A breast implant is a medical prosthesis that is placed inside the breast to augment, reconstruct, or create the physical form of the breast.

[breast implant] 
Breast implants can contain silicon, saline, or another compound.

There are three main types of breast implants:

Saline implants are filled with a sterile saline solution, like saltwater. The solution is held within an elastomer silicone shell. These implants can be filled with different amounts of saline solution. This affects the feel, firmness, and shape of the breast.

If a saline implant leaks, the solution will be absorbed and expelled by the body naturally.

Silicone gel-filled implants consist of a silicone outer shell filled with a silicone gel. If a silicone-filled implant leaks, the gel will either stay in the shell or escape into the breast implant pocket. A leaking silicone-filled implant may or may not collapse.

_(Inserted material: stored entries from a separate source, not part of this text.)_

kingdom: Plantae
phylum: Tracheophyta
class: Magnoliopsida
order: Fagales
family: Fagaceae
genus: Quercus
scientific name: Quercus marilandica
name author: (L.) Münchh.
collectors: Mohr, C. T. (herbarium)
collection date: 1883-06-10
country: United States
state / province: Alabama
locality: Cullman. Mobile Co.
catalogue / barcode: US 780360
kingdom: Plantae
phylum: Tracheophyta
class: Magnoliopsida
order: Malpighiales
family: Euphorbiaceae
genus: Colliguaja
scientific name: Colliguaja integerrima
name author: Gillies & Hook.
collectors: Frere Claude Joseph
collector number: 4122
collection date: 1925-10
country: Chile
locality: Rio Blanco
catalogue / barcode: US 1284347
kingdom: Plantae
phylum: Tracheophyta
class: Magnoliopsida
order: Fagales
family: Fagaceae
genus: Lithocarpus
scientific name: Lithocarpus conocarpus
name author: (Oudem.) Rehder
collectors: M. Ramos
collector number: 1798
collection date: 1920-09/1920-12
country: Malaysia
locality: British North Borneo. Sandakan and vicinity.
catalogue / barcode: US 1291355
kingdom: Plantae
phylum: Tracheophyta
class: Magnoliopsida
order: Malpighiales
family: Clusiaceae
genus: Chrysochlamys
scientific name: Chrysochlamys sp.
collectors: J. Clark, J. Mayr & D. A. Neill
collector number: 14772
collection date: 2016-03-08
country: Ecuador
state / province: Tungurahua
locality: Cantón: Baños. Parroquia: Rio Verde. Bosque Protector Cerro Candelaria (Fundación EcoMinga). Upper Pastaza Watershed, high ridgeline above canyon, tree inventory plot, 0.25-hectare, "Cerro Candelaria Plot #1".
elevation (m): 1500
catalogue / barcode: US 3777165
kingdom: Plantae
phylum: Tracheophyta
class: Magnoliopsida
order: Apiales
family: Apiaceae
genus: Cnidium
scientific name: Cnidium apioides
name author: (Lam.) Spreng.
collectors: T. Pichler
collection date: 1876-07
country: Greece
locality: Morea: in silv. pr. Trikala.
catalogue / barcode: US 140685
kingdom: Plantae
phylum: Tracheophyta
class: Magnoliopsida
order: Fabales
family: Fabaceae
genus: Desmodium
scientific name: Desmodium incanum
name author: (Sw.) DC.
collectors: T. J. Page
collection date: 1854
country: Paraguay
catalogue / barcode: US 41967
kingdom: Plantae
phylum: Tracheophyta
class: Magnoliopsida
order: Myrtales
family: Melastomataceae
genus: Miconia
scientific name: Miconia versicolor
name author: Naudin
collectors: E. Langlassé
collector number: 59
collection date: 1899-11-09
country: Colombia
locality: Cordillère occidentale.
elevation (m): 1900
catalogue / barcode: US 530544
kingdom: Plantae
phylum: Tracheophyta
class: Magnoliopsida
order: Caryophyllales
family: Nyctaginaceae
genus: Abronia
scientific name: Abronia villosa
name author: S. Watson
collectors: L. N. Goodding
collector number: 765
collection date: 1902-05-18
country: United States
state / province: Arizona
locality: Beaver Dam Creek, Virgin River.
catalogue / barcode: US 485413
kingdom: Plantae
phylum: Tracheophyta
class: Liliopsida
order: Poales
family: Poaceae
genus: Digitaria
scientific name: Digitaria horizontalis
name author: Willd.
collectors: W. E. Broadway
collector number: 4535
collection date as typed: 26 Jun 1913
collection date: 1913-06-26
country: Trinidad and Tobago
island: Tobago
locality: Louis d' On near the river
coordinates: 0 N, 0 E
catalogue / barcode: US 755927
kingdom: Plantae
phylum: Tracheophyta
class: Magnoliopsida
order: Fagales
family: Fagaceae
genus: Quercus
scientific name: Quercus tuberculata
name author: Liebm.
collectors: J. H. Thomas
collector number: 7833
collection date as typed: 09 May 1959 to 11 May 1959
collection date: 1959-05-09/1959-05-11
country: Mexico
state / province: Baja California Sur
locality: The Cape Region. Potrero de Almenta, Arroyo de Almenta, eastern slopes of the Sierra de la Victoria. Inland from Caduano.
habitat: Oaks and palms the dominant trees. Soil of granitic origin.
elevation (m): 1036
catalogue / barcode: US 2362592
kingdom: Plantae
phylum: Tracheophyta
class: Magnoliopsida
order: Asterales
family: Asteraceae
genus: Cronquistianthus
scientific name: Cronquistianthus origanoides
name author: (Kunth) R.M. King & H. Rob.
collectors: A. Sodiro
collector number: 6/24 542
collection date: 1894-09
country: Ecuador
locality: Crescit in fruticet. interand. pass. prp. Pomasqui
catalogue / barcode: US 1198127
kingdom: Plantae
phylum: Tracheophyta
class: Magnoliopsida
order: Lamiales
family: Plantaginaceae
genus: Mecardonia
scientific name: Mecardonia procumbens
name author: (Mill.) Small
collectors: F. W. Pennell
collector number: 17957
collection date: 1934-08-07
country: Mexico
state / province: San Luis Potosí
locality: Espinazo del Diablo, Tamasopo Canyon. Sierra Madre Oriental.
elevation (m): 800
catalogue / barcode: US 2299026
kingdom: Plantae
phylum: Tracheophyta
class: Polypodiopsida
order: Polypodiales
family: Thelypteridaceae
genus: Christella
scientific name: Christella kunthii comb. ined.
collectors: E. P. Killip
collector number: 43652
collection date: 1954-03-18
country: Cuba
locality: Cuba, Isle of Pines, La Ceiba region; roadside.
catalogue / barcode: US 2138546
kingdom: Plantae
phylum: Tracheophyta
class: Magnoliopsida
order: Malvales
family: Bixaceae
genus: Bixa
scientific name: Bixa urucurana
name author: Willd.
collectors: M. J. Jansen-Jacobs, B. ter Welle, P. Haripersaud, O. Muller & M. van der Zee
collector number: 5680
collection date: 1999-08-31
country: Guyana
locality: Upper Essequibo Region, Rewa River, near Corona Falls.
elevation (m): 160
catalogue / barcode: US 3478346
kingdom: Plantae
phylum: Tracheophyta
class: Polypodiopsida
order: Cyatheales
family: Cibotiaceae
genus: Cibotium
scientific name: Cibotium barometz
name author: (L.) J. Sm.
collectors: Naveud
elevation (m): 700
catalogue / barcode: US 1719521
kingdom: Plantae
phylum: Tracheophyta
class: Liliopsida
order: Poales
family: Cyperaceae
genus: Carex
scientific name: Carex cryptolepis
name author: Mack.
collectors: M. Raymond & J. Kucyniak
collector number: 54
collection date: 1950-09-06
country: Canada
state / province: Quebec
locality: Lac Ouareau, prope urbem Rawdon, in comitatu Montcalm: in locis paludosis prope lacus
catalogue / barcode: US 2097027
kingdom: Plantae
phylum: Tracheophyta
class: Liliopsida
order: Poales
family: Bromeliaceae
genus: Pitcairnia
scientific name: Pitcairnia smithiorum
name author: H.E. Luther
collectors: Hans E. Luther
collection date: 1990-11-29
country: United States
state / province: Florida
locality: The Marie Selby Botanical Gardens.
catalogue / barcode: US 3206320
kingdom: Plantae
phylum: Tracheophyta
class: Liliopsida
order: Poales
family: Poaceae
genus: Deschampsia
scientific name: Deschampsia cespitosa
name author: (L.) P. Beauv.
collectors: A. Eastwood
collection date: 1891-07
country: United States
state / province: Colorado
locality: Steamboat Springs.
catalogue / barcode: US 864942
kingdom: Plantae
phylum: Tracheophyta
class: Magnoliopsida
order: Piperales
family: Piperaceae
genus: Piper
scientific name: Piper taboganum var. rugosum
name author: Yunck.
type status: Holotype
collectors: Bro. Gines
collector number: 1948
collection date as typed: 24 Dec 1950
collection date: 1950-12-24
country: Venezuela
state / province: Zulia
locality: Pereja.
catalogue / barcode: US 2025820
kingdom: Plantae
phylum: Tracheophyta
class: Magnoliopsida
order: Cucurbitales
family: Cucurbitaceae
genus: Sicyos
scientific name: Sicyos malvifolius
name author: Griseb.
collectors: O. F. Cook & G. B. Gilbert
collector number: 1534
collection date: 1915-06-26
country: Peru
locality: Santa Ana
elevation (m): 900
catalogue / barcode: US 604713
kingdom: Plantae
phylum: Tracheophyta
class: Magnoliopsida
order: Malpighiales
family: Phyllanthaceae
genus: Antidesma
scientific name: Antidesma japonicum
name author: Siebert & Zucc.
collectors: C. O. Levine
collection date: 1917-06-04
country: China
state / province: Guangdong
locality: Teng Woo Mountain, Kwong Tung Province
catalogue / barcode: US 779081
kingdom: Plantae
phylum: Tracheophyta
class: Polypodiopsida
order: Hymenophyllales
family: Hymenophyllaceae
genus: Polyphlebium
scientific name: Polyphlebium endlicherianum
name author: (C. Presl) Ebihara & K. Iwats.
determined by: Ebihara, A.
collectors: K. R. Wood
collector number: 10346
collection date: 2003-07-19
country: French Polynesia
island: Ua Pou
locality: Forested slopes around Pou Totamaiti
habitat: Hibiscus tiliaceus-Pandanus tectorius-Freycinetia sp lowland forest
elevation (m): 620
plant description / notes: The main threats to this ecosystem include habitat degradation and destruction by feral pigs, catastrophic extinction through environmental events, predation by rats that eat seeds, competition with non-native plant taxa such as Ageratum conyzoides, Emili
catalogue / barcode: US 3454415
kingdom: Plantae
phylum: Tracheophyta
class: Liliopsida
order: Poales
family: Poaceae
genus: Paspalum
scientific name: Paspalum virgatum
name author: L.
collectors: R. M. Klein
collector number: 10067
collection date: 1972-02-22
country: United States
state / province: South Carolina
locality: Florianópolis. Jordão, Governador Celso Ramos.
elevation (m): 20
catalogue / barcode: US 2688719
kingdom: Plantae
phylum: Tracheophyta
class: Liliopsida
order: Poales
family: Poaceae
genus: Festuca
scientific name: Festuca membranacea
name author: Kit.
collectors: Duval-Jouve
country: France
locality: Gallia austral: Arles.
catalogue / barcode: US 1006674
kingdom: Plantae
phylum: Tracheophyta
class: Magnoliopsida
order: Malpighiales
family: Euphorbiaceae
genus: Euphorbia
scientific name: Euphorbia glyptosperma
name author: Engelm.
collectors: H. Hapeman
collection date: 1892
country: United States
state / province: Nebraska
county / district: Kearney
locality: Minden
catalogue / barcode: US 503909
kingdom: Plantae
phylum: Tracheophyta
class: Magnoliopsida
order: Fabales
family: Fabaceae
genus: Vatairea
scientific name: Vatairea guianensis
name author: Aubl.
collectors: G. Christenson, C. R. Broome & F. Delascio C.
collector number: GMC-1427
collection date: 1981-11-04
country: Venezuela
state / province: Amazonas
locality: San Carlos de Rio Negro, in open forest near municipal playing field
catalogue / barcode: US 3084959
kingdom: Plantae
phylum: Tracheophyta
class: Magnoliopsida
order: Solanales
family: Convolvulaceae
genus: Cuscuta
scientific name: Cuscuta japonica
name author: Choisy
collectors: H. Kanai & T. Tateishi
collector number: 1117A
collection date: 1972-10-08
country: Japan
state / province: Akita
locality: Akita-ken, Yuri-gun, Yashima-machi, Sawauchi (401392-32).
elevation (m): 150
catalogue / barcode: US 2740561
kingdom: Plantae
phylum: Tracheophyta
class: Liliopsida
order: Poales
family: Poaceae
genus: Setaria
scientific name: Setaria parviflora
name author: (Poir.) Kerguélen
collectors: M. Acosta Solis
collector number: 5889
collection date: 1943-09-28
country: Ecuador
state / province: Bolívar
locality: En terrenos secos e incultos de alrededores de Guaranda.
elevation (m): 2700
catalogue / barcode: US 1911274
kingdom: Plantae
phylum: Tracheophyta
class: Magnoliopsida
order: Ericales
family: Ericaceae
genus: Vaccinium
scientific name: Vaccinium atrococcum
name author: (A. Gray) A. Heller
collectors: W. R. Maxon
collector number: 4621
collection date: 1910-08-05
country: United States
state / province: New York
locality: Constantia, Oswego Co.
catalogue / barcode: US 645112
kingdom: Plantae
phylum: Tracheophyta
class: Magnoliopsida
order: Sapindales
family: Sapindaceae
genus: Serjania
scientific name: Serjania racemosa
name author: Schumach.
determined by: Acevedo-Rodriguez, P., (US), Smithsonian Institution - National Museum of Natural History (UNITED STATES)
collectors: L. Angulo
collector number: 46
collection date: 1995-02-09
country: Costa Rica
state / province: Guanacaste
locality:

Patients choosing this type of implant should carry out more regular checks with their doctor compared with those on saline solution implants. An MRI or ultrasound scan can check the condition of the implants.

Alternative composite implants may be filled with polypropylene string, soy oil, or some other material.

What to expect

Breast augmentation is a type of surgery, so patients need to think carefully before opting for the procedure.

Before surgery, the surgeon should help the patient choose the size of the implant needed. This may be done by putting different sized implants into a bra, to see how they feel.

A general anesthetic is normally used so that the patient is asleep during surgery. Sometimes a local anesthetic is used, and the patient is awake.


As the anesthetic wears off, the patient will be given painkillers to relieve the pain.

After general anesthesia, the patient will not be able to drive. They should arrange for a friend to take them home.

Absorbable, or dissolvable, sutures usually disappear within 6 weeks.

If the patient has sutures that do not dissolve, or if drainage tubes are placed near the breasts, a follow-up appointment will be necessary to remove them.

The medical team should provide the following information:

  • How to care for the breasts after the procedure
  • How to use the prescribed medications
  • When to attend a follow-up visit
  • When to call the doctor

The patient should seek medical help immediately if they experience:

  • any sign of infection, such as fever, or warmth and redness in the breast area
  • chest pains, unusual heartbeats, or shortness of breath

The patient should not engage in strenuous physical activities for about 6 weeks.

The doctor may advise about some post-operative exercises, such as flexing and moving the arms, to relieve pain and discomfort, and also what type of bra to wear.

Can I still breastfeed with implants

There have been concerns that breast augmentation may affect a woman’s ability to breastfeed.

The Institute of Medicine (IOM) states that women who have had breast implants are three times as likely as other women to have an inadequate milk supply for nursing.

Regarding the safety of breast milk, the Centers for Disease Control and Prevention (CDC) have not updated information published in 2009 stating that there is “insufficient evidence to justify classifying silicone implants as a contraindication to breastfeeding.”

However, some infants born to and nursed by women who had implants were found to have higher levels of toxins in their blood compared with siblings born before the implants.